Retomo, a propósito de Literatura e Resistência, livro de ensaios do prof. Alfredo Bosi, certo passo da Normativa de Crítica, manuscrito inédito de Mário de Andrade conservado em seu arquivo, no Instituto de Estudos Brasileiros da Universidade de São Paulo. Nesse extenso e instigante esquema destinado a orientar dois jovens que se propuseram, nos anos de 1940, a assinar crítica jornalística profissional, Mário problematiza, sob diversos ângulos, as escolhas do intelectual. No tópico “Da crítica”, o escritor deixa transparecer o seu ideal: “é indiscutível que se o crítico pretende a Justiça, a crítica é uma fé, se apenas a justiça, a crítica é uma Esperança; se um ato de Charitas, a crítica é apenas uma Caridade, isto é, um ato de Amor. Confesso que o terceiro caso me parece mais humano, mais fecundo”.

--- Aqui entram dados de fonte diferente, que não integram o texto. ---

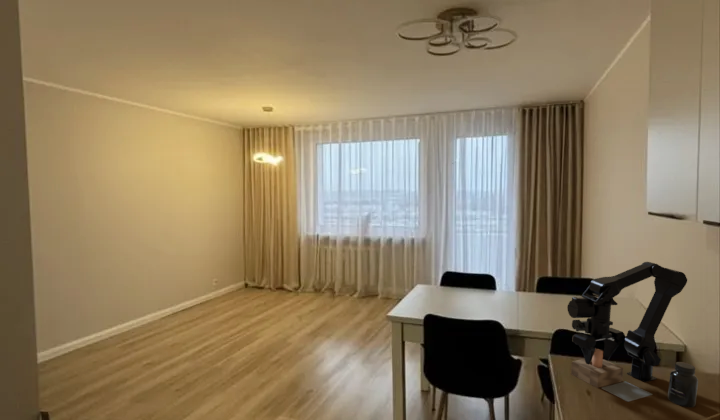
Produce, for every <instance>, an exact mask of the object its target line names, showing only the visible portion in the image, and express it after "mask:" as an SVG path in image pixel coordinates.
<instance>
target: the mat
mask: <svg viewBox="0 0 720 420" xmlns="http://www.w3.org/2000/svg"><path fill="white" fill-rule="evenodd" d="M601 389H602V390H604V391H606V392H607V393H610V394H612V395H614V396H616V397H618V398H620V399H621V400H623V401H625V402H633V401H635V400H639V399H644V398H646V397H650V396H652V395H653V393H651V392H649V391H646V390H645V389H642V388H641V387H638V386H636V385H634V384H633V383H629V382H628V381H622V382H618V383H614V384H610V385H606V386H602V387H601Z"/></svg>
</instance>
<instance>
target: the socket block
mask: <svg viewBox="0 0 720 420" xmlns="http://www.w3.org/2000/svg"><path fill="white" fill-rule="evenodd" d="M592 359H593V357H592ZM623 372H624V368H623V367H622V366H619V365H617V364H615V363H612V362H611V361H609V360H606V359H605V358H603V363H602V368H596V367H594V366H592V360H591V362H590V364H586V361H585V358H581V359H577V360H573V361H571V368H570V374H571V375H572V376H573V377H574V378H578V379H579V380H581V381H583V382H585V383H587V384H589V385H590V386H592V387H595V388H596V389H597V388H602V387H606V386H610V385H614V384H618V383H621V382H623V377H624V376H623V374H624V373H623Z"/></svg>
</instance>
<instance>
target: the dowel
mask: <svg viewBox="0 0 720 420" xmlns="http://www.w3.org/2000/svg"><path fill="white" fill-rule="evenodd" d="M603 359H604V350H603V349H601V348H596V349H595V352H594V355H593V359H592V366H594V367H596V368H602V363H603Z"/></svg>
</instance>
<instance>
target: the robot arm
mask: <svg viewBox="0 0 720 420" xmlns="http://www.w3.org/2000/svg"><path fill="white" fill-rule="evenodd" d="M651 277H652V278H654V281H653V284H654V289H655V290H654V293H653V295H652V298H651V299H650V302H649V304H648V306H647V307H646V311H645V312H644V314H643V316H642V319H641V320H640V323H639V325H638V327H637V328H635V329H634V330H631V329H629V330H628V331H627V333H626V334H625V333H624V331H622V330H619V329H616V328H613V327H611V326H613V324H614V322H613V321H612V320H611V311H612V306H618V302H616V301H615V299H614V298H615V297H617V296H618V295H619V294H620V293H621V292H622V290H624V289H625V288H628V287H630V286H633V285H634V284H637V283H639V282H642V281H645V280H646V279H647V280H648V279H649V278H651ZM687 283H688V278H687V275H686V274H685V273H684V272H682V271H679V270H675V269H671V268H668V267H663V266H661V265H660V264H658V263H655V262H650V261H643V262H642V263H641V264H639V265H637V266H634V267H632V268H630V269H627V270H625V271H623V272H620V273H618V274H615V275H612V276H602V277H597V278H594V279H592V280H591V281H590V283H589V285H588V287H587V288H586V290H584V292H583V293H582V295H581V297H577V296H572V297H571V300H570V301H569V302H568V304H567V313H568V315H569V316H570V317H571V318H573V320H572V322H571V327H572V329H573V330H575V332H579V333H575V334H572V338H571V339H572V340H571V341H572V343H574V344H575V345H576V346H579V348H580V349H581V351H582V354H583V355H582V356H583V359H585V361H586V364H590V362H591V360H592V357H593V355H594V352H595V349H597V347H596V345H597V342H598V341H602V342H603V344H604V345H603V346H604V348H603V356H604V360H606V361H609V360H610V359H611V357H612V356H613V355H614V353H615V351H616V350H617V349H618V347H620V345H621V344H623V347H624V349H625V350H626V352H627V355H628V356H630V357H631V358H632V360H631V366H630V367H631V368H630V369H631V371H629V372H627V373H626V375H628V376H631V377H632V378H635V379H637V380H639V381H641V382H644V383H648V382H651V381H652V382H653V381H654V380H657V377H656V376H653V368H654V367H656V366H659V365H660V362H661V360H662V359H661V358H660V356H658V355H657V354H656V353H655V348H656V339H655V335H656V333H657V330H658V328H659V326H660V324H661V322H662V320H663V318H664V316H665V313H666V311H667V310H668V307H669V305H670V303H671V301H672V299H673V298H674V297H675V296H677V295H679V294H680V293H681V292H682V291H683V289H684V288H685V287H686V285H687ZM580 319H586V320H580ZM581 331H582V332H581Z"/></svg>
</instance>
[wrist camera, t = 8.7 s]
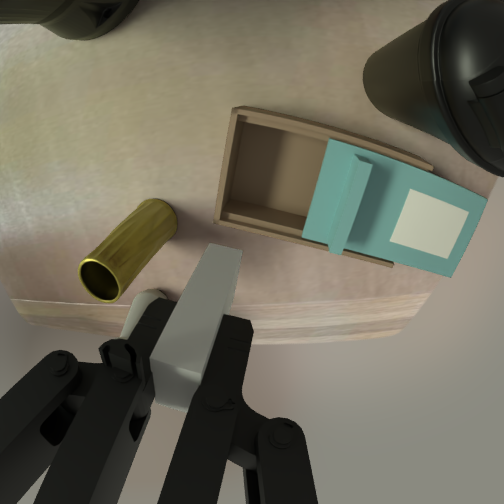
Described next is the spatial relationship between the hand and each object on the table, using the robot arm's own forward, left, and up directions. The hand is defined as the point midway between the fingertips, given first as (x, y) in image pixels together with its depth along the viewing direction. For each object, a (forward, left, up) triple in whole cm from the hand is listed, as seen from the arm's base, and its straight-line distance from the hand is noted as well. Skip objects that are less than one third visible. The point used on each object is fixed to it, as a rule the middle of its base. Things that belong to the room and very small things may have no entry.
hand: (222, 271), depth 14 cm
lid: (0, +15, -17) cm, 23 cm away
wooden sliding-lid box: (0, +6, -22) cm, 23 cm away
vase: (+10, -13, -22) cm, 27 cm away
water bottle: (-13, +12, -22) cm, 28 cm away
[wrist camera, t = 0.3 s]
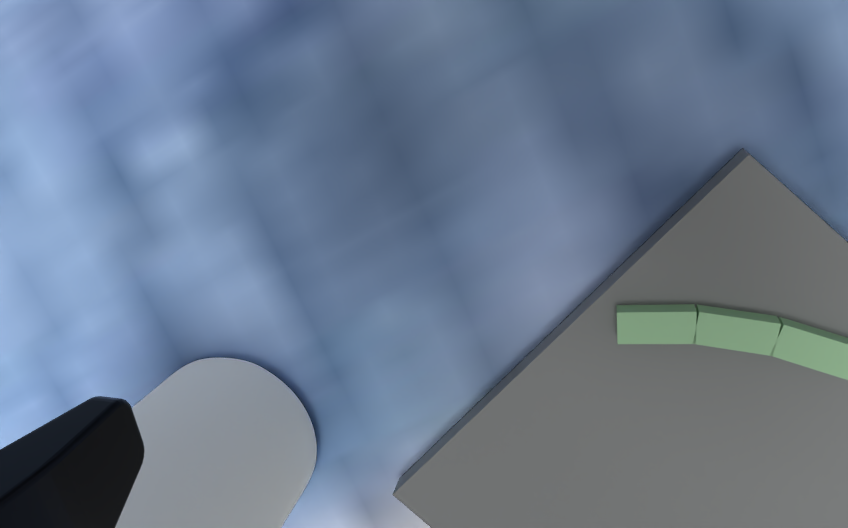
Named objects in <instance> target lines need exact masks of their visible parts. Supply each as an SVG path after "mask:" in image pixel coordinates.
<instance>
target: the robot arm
mask: <svg viewBox="0 0 848 528" xmlns="http://www.w3.org/2000/svg"><path fill="white" fill-rule="evenodd" d="M143 459H144V443H143V440H142V437H141V434H140V431H139V428H138V425H137V422H136V419H135V416H134V413H133V410H132V408H131V406H130V404H129V403H128V402H127V401H126V400H123V399H119V398H111V397H102V396H98V397H93V398H91V399H89V400H87V401H85V402H83V403H82V404H80V405H78V406H76V407H74V408H73V409H71V410H69V411H67V412H66V413H64V414H62V415H60V416H59V417H57V418H55V419H53V420H52V421H50V422H48V423H46V424H45V425H43V426H41V427H39V428H38V429H36V430H34V431H32V432H31V433H29V434H27V435H25V436H23V437H22V438H20V439H18V440H16V441H15V442H13V443H11V444H9V445H8V446H6V447H4V448H2V449H1V450H0V528H115V527H116V525H117V522H118V520H119V518H120V515H121V513H122V511H123V508H124V506H125V504H126V501H127V499H128V496H129V494H130V492H131V489H132V487H133V485H134V482H135V480H136V478H137V475H138V473H139V471H140V468H141V466H142V463H143Z"/></svg>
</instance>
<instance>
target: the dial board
mask: <svg viewBox="0 0 848 528" xmlns="http://www.w3.org/2000/svg"><path fill="white" fill-rule="evenodd" d="M393 496H395V497H396V498H397V499H398V500H399V501H400V502H402V503H403V504H404V505H405V506H406V507H408V508H409V509H410V510H411V511H412V512H413V513H415V514H416V515H417V516H418V517H419V518H421V519H422V520H423V521H424V522H425V523H426V524H428V525H429V526H430V527H431V528H848V242H847V241H846V240H845V239H844V238H843V237H841V236H840V235H839V234H838V233H837V232H836V231H835V230H834V229H832V228H831V227H830V226H829V225H828V224H827V223H826V222H825V221H824V220H822V219H821V218H820V217H819V216H818V215H817V214H816V213H815V212H814V211H812V210H811V209H810V208H809V207H808V206H807V205H806V204H805V203H803V202H802V201H801V200H800V199H799V198H798V197H797V196H796V195H795V194H793V193H792V192H791V191H790V190H789V189H788V188H787V187H786V186H785V185H783V184H782V183H781V182H780V181H779V180H778V179H777V178H776V177H774V176H773V175H772V174H771V173H770V172H769V171H768V170H767V169H766V168H764V167H763V166H762V165H761V164H760V163H759V162H758V161H757V160H756V159H754V158H753V157H752V156H751V155H750V154H749V153H748V152H747V151H745V150H744V149H743V148H742V149H741V150H740V151H739V152H738V153H737V154H736V155H735V156H734V157H733V158H732V159H731V160H730V161H729V162H728V163H727V164H726V165H725V166H724V167H723V168H722V169H721V170H720V171H719V172H718V173H716V174H715V175H714V176H713V177H712V178H711V179H710V180H709V181H708V182H707V183H706V184H705V185H704V186H703V187H702V188H701V189H700V190H699V191H698V192H697V193H696V194H695V195H694V196H693V197H692V198H691V199H689V200H688V201H687V202H686V203H685V204H684V205H683V206H682V207H681V208H680V209H679V210H678V211H677V212H676V213H675V214H674V215H673V216H672V217H671V218H670V219H669V220H668V221H667V222H666V223H665V224H663V225H662V226H661V227H660V228H659V229H658V230H657V231H656V232H655V233H654V234H653V235H652V236H651V237H650V238H649V239H648V240H647V241H646V242H645V243H644V244H643V245H642V246H641V247H640V248H639V249H638V250H636V251H635V252H634V253H633V254H632V255H631V256H630V257H629V258H628V259H627V260H626V261H625V262H624V263H623V264H622V265H621V266H620V267H619V268H618V269H617V270H616V271H615V272H614V273H613V274H612V275H610V276H609V277H608V278H607V279H606V280H605V281H604V282H603V283H602V284H601V285H600V286H599V287H598V288H597V289H596V290H595V291H594V292H593V293H592V294H591V295H590V296H589V297H588V298H587V299H586V300H585V301H583V302H582V303H581V304H580V305H579V306H578V307H577V308H576V309H575V310H574V311H573V312H572V313H571V314H570V315H569V316H568V317H567V318H566V319H565V320H564V321H563V322H562V323H561V324H560V325H559V326H558V327H556V328H555V329H554V330H553V331H552V332H551V333H550V334H549V335H548V336H547V337H546V338H545V339H544V340H543V341H542V342H541V343H540V344H539V345H538V346H537V347H536V348H535V349H534V350H533V351H532V352H530V353H529V354H528V355H527V356H526V357H525V358H524V359H523V360H522V361H521V362H520V363H519V364H518V365H517V366H516V367H515V368H514V369H513V370H512V371H511V372H510V373H509V374H508V375H507V376H506V377H505V378H503V379H502V380H501V381H500V382H499V383H498V384H497V385H496V386H495V387H494V388H493V389H492V390H491V391H490V392H489V393H488V394H487V395H486V396H485V397H484V398H483V399H482V400H481V401H480V402H479V403H477V404H476V405H475V406H474V407H473V408H472V409H471V410H470V411H469V412H468V413H467V414H466V415H465V416H464V417H463V418H462V419H461V420H460V421H459V422H458V423H457V424H456V425H455V426H454V427H453V428H452V429H450V430H449V431H448V432H447V433H446V434H445V435H444V436H443V437H442V438H441V439H440V440H439V441H438V442H437V443H436V444H435V445H434V446H433V447H432V448H431V449H430V450H429V451H428V452H427V453H426V454H424V455H423V456H422V457H421V458H420V459H419V460H418V461H417V462H416V463H415V464H414V465H413V466H412V467H411V468H410V469H409V470H408V471H407V472H406V473H405V474H404V475H403V476H402V477H401V478H400V479H399V481H398V483H397V486H396V488H395V490H394V493H393Z"/></svg>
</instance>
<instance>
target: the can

Salvo engano, a primeira dessas alternativas sugere a noção de estreito “dogmatismo” da atitude crítica, a segunda permite supor um périplo apenas “meditativo” e a última vertente exprime o caráter “utópico” da ação intelectual, pois a “Caridade”, suponho, não deva ser puramente contemplativa, isto é, calcada em uma “Esperança” que se nutre de possibilidades. Na “utopia”, como se sabe, mora o germe da transformação; habita o desejo de participação no próprio tempo para o melhoramento da humanidade, portanto, um “ato de Amor” que deverá ser sempre crítico e fecundo. Talvez não seja difícil detectar no horizonte das perspectivas do ensaísta Alfredo Bosi uma postura “empenhada”, o que o situaria na terceira proposição pensada por Mário de Andrade. Ela se impõe ostensiva no retrato do professor que, no topo da carreira universitária, nos difíceis anos 70, integra-se a uma comunidade operária, no subúrbio de Osasco, como relata o belo ensaio de contorno memorialístico A escrita e os excluídos, apresentado no Fórum Social Mundial de 2002: “Eu sentia que fazer teses era bom e necessário, mas certamente não bastava para um professor que pretendesse ser também cidadão...”
A percepção de um engajamento não epidérmico brota nas frestas do discurso ensaístico; afinal, a autofiguração desejada assume a vivência do “intelectual de esquerda”, vivência “democrática” e “progressista”. Mas, mesmo aqui, diante de tantas e tão firmes declarações, o resenhista não correrá o risco de ingenuamente rotular uma expressão intelectual tão rica? O aviso é do professor de Literatura Brasileira da USP, que desvela a armadilha da “fácil tentação de tudo reduzir ao critério de nossa ideologia”.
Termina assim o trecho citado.